{grate 2.5} With an impressive set of indie-revered albums under their
    collective sweater, you’d think it’d be stupid to question whether Weezer’s
    honest alt-pop sound has found a successful niche in the industry. But
    apparently the geeky foursome has used its sixth album (self-titled but
    nicknamed The Red Album) as an opportunity to flaunt the group’s raw
    nonconformity and combat past poor-review-rooted insecurities. Frontman Rivers
    Cuomo uses his self-proclaimed awkwardness as an excuse to romp around the
    album’s 10 tracks with loose musical indecision and a defensive ego, leaving
    listeners with a choppy sound and an ironic intention that’s trying a little
    too hard.

    After Geffen Records asked Weezer to record more commercial
    songs, the band busted out “Pork and Beans” — a catchy, rebellious tune paired
    with eccentric guitar squeaks reminiscent of “El Scorcho.” Ultimately, Cuomo
    decided to stay true to his identity (“Imma do the things that I wanna do/ I
    ain’t got a thing to prove to you”), but his message is unconvincing — why else
    would he brag about his unconventional diet (“I’ll eat my candy with the pork
    and beans”) but to show he’s unique?

    More experimental tracks include “The Greatest Man that Ever
    Lived,” an epic journey that starts with a sweet, tinkling piano, adds cop-car
    sirens and then samples from an all-you-can-eat buffet of genres, including
    churchy choir choruses and heavy metal grunts. Cuomo’s intentionally
    egotistical lyrics culminate with a cheesy interlude that puffs “If you don’t
    like it/ you can shove it/ But you don’t like it/ You love it.” While the
    song’s dynamic sound keeps you curious, its jazzed over-performance only
    impresses in an overrated-amusement-park-ride sort of way.

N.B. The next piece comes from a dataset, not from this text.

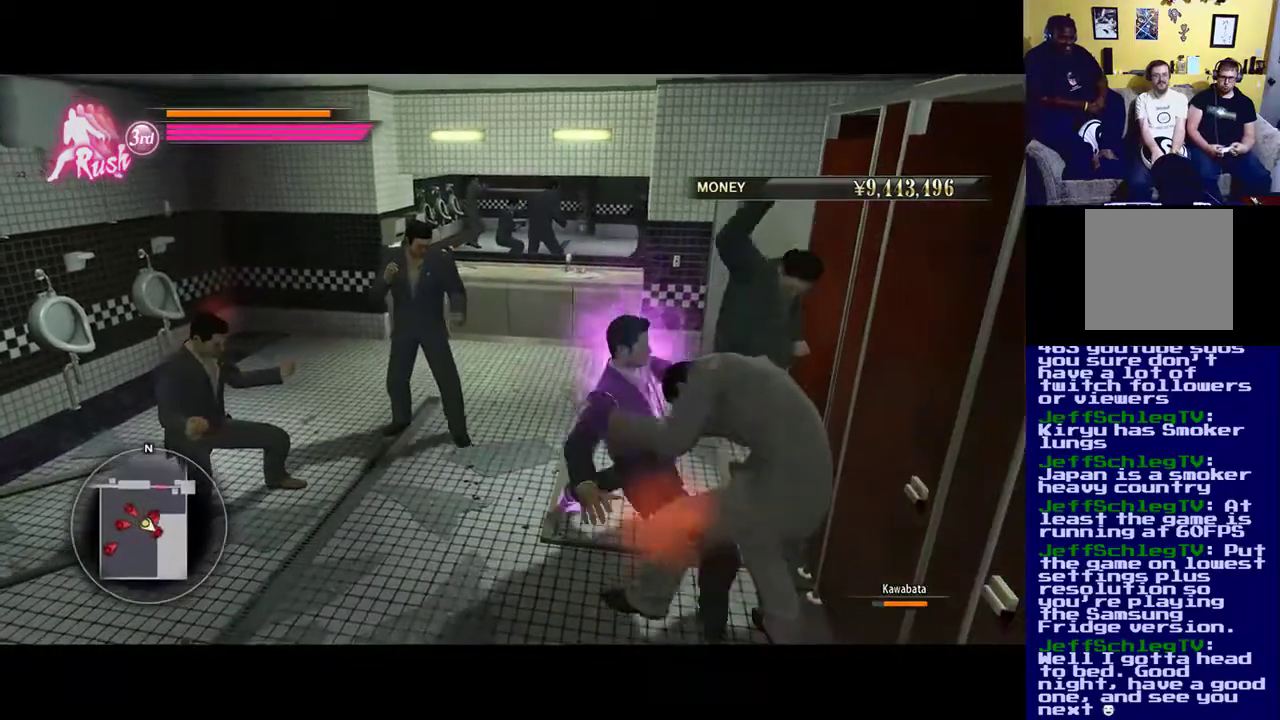
{"buttons": [], "left_stick": "down", "right_stick": "center", "events": [[100, "Y", "up"], [133, "left_stick", "down"], [167, "X", "up"], [167, "Y", "down"], [300, "Y", "up"], [350, "Y", "down"], [483, "Y", "up"]]}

    Guitarist Brian Bell also steals a track with mediocre
    serenading on “Thought I Knew,” — a shallow ditty that feels awkward and
    misplaced against songs traditionally trademarked with Cuomo’s melodic voice.

    While moments of The Red Album hint at the charming and
    unpretentious Weezer of the past, whatever soul-searching these dudes have done
    in their two-year hiatus has left their songs weirdly fragmented and empty.